[Opening Data for review section]

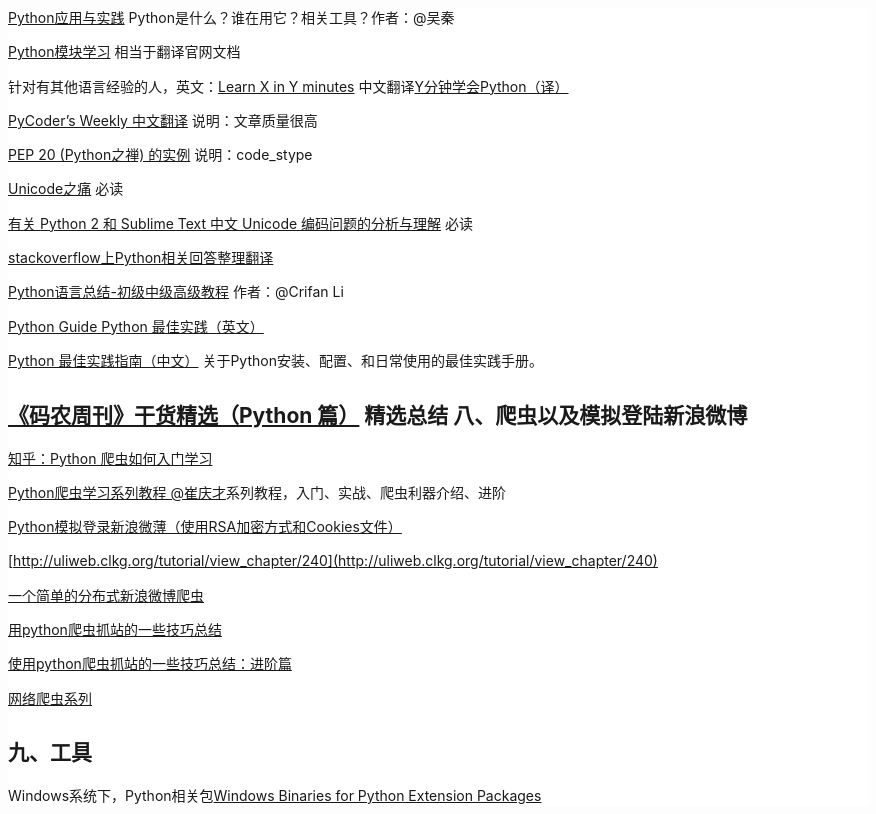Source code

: [Python应用与实践](http://www.cnblogs.com/skynet/archive/2013/05/06/3063245.html) Python是什么？谁在用它？相关工具？作者：@吴秦

[Python模块学习](http://blog.csdn.net/JGood/article/category/554799/4) 相当于翻译官网文档

针对有其他语言经验的人，英文：[Learn X in Y minutes](http://learnxinyminutes.com/docs/python/) 中文翻译[Y分钟学会Python（译）](http://youngsterxyf.github.io/2013/06/29/learn-python-in-y-minutes/)

[PyCoder’s Weekly 中文翻译](http://pycoders-weekly-chinese.readthedocs.org/en/latest/index.html) 说明：文章质量很高

[PEP 20 (Python之禅) 的实例](http://artifex.org/~hblanks/talks/2011/pep20_by_example.html)  说明：code_stype

[Unicode之痛](http://pycoders-weekly-chinese.readthedocs.org/en/latest/issue5/unipain.html) 必读

[有关 Python 2 和 Sublime Text 中文 Unicode 编码问题的分析与理解](http://v2ex.com/t/163786#reply12) 必读

[stackoverflow上Python相关回答整理翻译](https://github.com/wklken/stackoverflow-py-top-qa)

[Python语言总结-初级中级高级教程](http://www.crifan.com/files/doc/docbook/python_summary/release/html/python_summary.html) 作者：@Crifan Li

[Python Guide Python 最佳实践（英文）](http://docs.python-guide.org/en/latest/?utm_campaign=Manong_Weekly_Issue_10&utm_medium=EDM&utm_source=Manong_Weekly) 

[Python 最佳实践指南（中文）](https://github.com/Prodesire/Python-Guide-CN) 关于Python安装、配置、和日常使用的最佳实践手册。

[《码农周刊》干货精选（Python 篇）](http://baoz.me/446252) 精选总结
八、爬虫以及模拟登陆新浪微博
--------------------------------------
[知乎：Python 爬虫如何入门学习](http://www.zhihu.com/question/20899988)

[Python爬虫学习系列教程 @崔庆才](http://cuiqingcai.com/1052.html)系列教程，入门、实战、爬虫利器介绍、进阶

[Python模拟登录新浪微薄（使用RSA加密方式和Cookies文件）](http://yoyzhou.github.io/blog/2013/03/18/sina-weibo-login-simulator-in-python/)

[http://uliweb.clkg.org/tutorial/view_chapter/240](http://uliweb.clkg.org/tutorial/view_chapter/240)

[一个简单的分布式新浪微博爬虫](http://qinxuye.me/article/a-distributed-weibo-crawler/)

[用python爬虫抓站的一些技巧总结](http://obmem.info/?p=476)

[使用python爬虫抓站的一些技巧总结：进阶篇](http://obmem.info/?p=753)

[网络爬虫系列](http://blog.csdn.net/pleasecallmewhy/article/details/8922826)

九、工具
-------------------------------------
Windows系统下，Python相关包[Windows Binaries for Python Extension Packages](http://www.lfd.uci.edu/~gohlke/pythonlibs/)


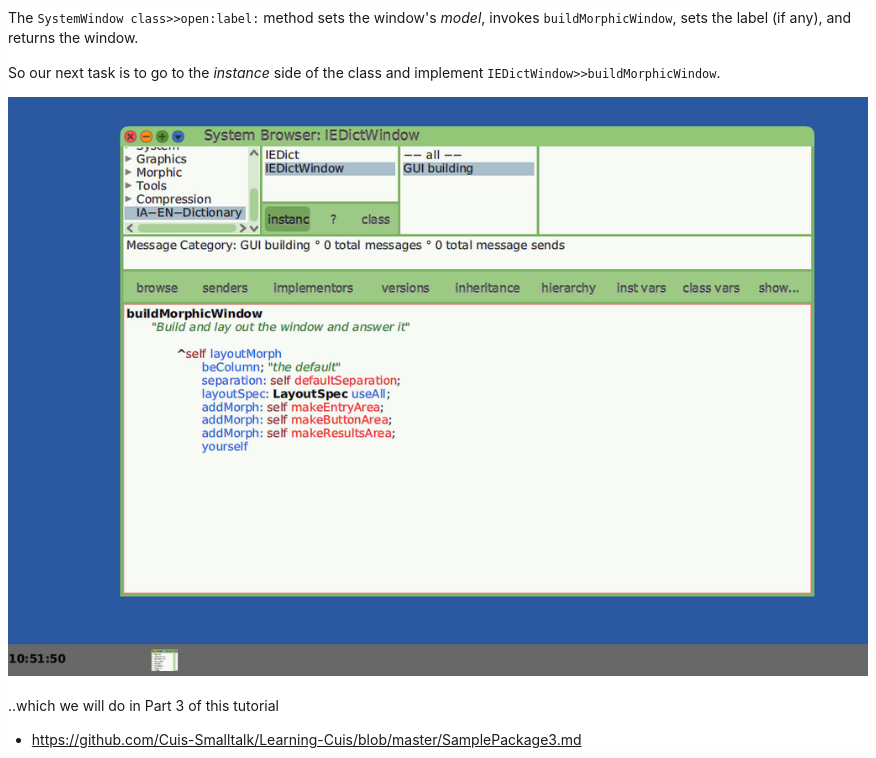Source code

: The `SystemWindow class>>open:label:` method sets the window's _model_, invokes `buildMorphicWindow`, sets the label (if any), and returns the window.

So our next task is to go to the _instance_ side of the class and implement `IEDictWindow>>buildMorphicWindow`.

![Cuis Window](SamplePkg/IADict45.png)

..which we will do in Part 3 of this tutorial
- https://github.com/Cuis-Smalltalk/Learning-Cuis/blob/master/SamplePackage3.md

[Closing Data for review section]

**About this task**
Copy out, word for word, the stretch of lines that opens with the line containing "[Python爬虫学习系列教" and closes with the line containing "[网络爬虫系列](http://blog".

**Exercise output**
[Python爬虫学习系列教程 @崔庆才](http://cuiqingcai.com/1052.html)系列教程，入门、实战、爬虫利器介绍、进阶

[Python模拟登录新浪微薄（使用RSA加密方式和Cookies文件）](http://yoyzhou.github.io/blog/2013/03/18/sina-weibo-login-simulator-in-python/)

[http://uliweb.clkg.org/tutorial/view_chapter/240](http://uliweb.clkg.org/tutorial/view_chapter/240)

[一个简单的分布式新浪微博爬虫](http://qinxuye.me/article/a-distributed-weibo-crawler/)

[用python爬虫抓站的一些技巧总结](http://obmem.info/?p=476)

[使用python爬虫抓站的一些技巧总结：进阶篇](http://obmem.info/?p=753)

[网络爬虫系列](http://blog.csdn.net/pleasecallmewhy/article/details/8922826)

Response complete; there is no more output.